At the risk of sounding like I'm trying to sound like Carrie Bradshaw, that got me thinking. Thinking positively is not something I've been doing throughout this experience. Optimism's not, as any readers who know me personally will be well aware, something that comes naturally to me anyway. I'm not the most upbeat, life-affirming type of gal in the most ordinary of circumstances, having inherited my father's propensity to "rage against the coming of the night". Being positive in the face of the genuine adversity of infertility is a ridiculous notion.

But would it help? Usually I think that people who skip about the world grinning inanely and proselytizing about the glass being half-full would be immeasurably improved by being shot at dawn. The procedure needed to turn me into one of them would be reminiscent of Jekyll and Hyde, and infinitely more traumatic than the HSG!

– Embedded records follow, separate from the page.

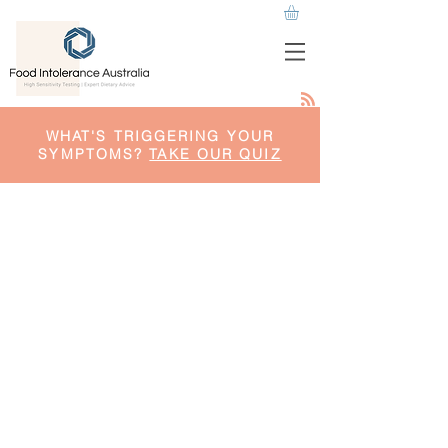
WHAT'S TRIGGERING YOUR
SYMPTOMS?
TAKE OUR QUIZ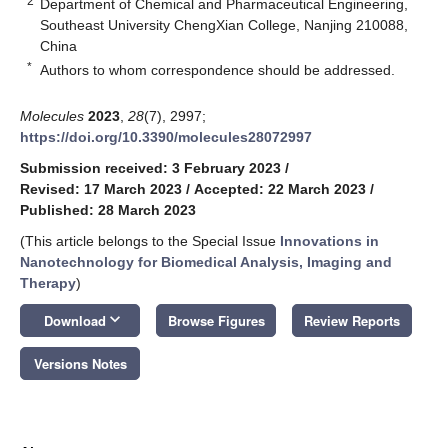
2
Department of Chemical and Pharmaceutical Engineering,
Southeast University ChengXian College, Nanjing 210088,
China
*
Authors to whom correspondence should be addressed.
Molecules
2023
,
28
(7), 2997;
https://doi.org/10.3390/molecules28072997
Submission received: 3 February 2023
/
Revised: 17 March 2023
/
Accepted: 22 March 2023
/
Published: 28 March 2023
(This article belongs to the Special Issue
Innovations in
Nanotechnology for Biomedical Analysis, Imaging and
Therapy
)
keyboard_arrow_down
Download
Browse Figures
Review Reports
Versions Notes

I categorically doubt the effect of positive thinking anyway. A recent study said that being optimistic and upbeat had absolutely no bearing on the survival rate in cancer patients. Now don't imagine that I've finally disappeared up my own arse in a fit of self-pity by comparing my situation to a terminal illness - I am not (yet) that self-obsessed. All I'm saying is that smiling lots and visualising flowers unfurling is not going to make my ovary magically not polycystic.

To put it more succinctly, I turn to a passage from Ben Elton's Inconceivable - a brilliant novel that's by turns funny and heartbreakingly accurate, and which is far superior to its subsequent film adaptation, Maybe Baby.

"I keep screaming inside, why the hell should I have to imagine a baby? Why can't I just have one?! Far less nice people than me have lots, and it's just not fair."

That's the absolute crux of it. Instead of an egg each month, I have a boiling ball of rage, frustration, jealousy and a sense of plain old Kevin the Teenager injustice.